Aspect 16: The method of any of aspects 1 through 15, further comprising: transmitting a capability message indicating a capability to determine the second expiration time, the one or more event triggers, or both, based at least in part on the one or more predictions.

Aspect 17: The method of aspect 16, wherein the capability message comprises an indication of an accuracy of a machine learning model for generating the one or more predictions, an indication of one or more key performance indicator associated with the machine learning model for generating the one or more predictions, or any combination thereof, the one or more key performance indicators indicate one or more throughput parameters supported by the UE, one or more latency parameters supported by the UE, one or more communication performance targets supported by the UE, or any combination thereof.

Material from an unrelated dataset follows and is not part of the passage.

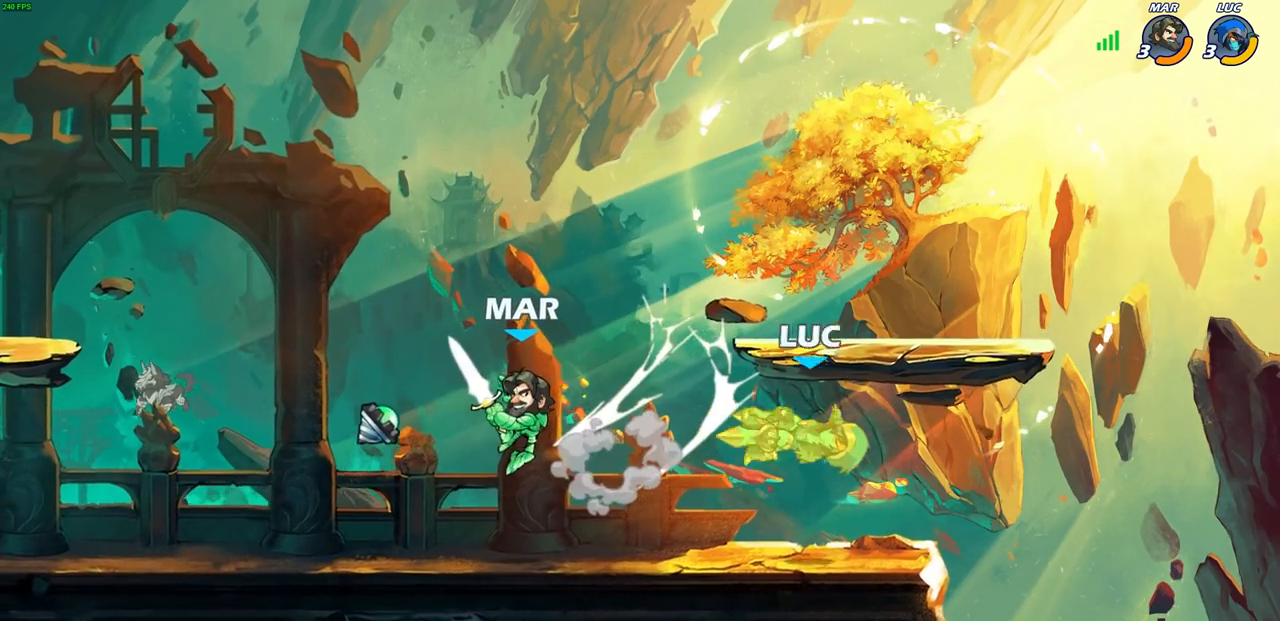
{"buttons": ["CIRCLE"], "left_stick": "up-left", "right_stick": "center", "events": [[167, "left_stick", "up-left"], [317, "left_stick", "left"], [400, "CROSS", "down"], [433, "left_stick", "up-left"], [483, "CIRCLE", "down"], [500, "CROSS", "up"]]}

Aspect 18: The method of any of aspects 1 through 17, further comprising: receiving a control message indicating a configuration of one or more parameters associated with sending the second status protocol data unit in response to the timer satisfying the second expiration time, the occurrence of the one or more event triggers, or both, wherein sending the second status protocol data unit in response to the timer satisfying the second expiration time, the occurrence of the one or more event triggers, or both, is in accordance with the configuration.

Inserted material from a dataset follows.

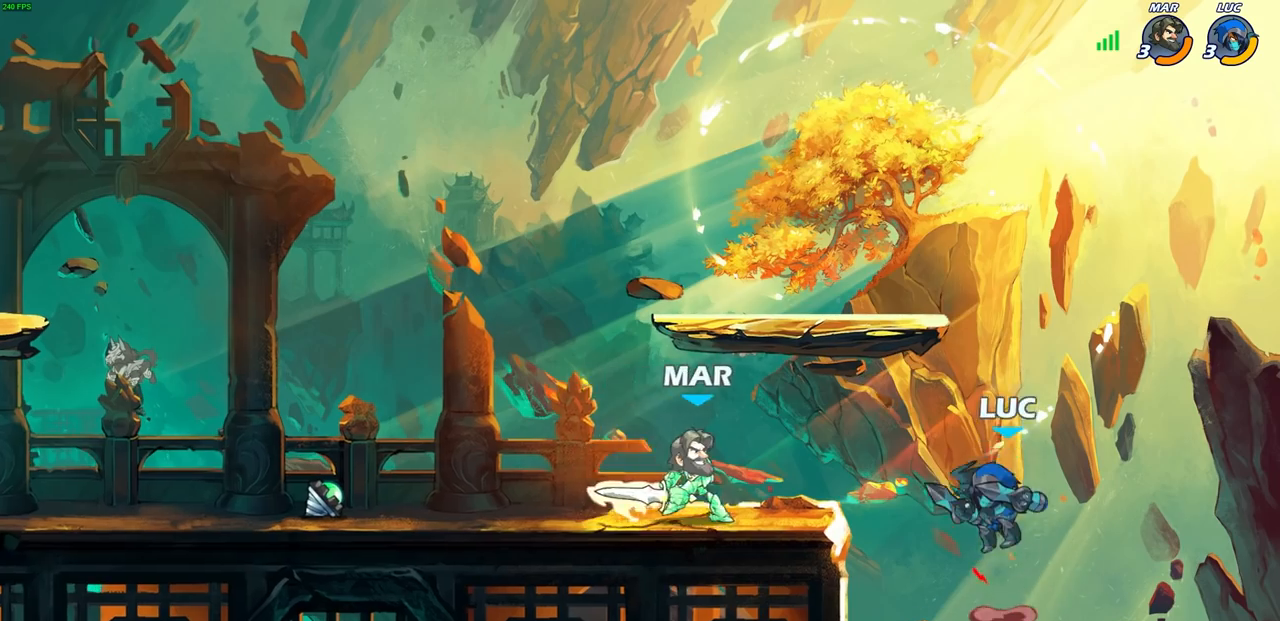
{"buttons": [], "left_stick": "center", "right_stick": "center", "events": [[67, "left_stick", "center"], [100, "CIRCLE", "up"]]}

Aspect 19: The method of aspect 18, wherein the one or more parameters comprise a minimum value of the timer, a maximum value of the timer, a range of values for the timer corresponding to respective status protocol data units of the one or more additional status protocol data units, an indication of whether a machine learning model is enabled for the one or more predictions, an indication of whether the machine learning model is enabled for one or more quality of service (QoS) flows, an indication of whether sending the one or more additional status protocol data units in response to the one or more event triggers is enabled, an indication of respective event triggers of the one or more event triggers for sending the one or more additional status protocol data units, one or more key performance indicators, a reporting threshold associated with the one or more additional status protocol data units, or any combination thereof.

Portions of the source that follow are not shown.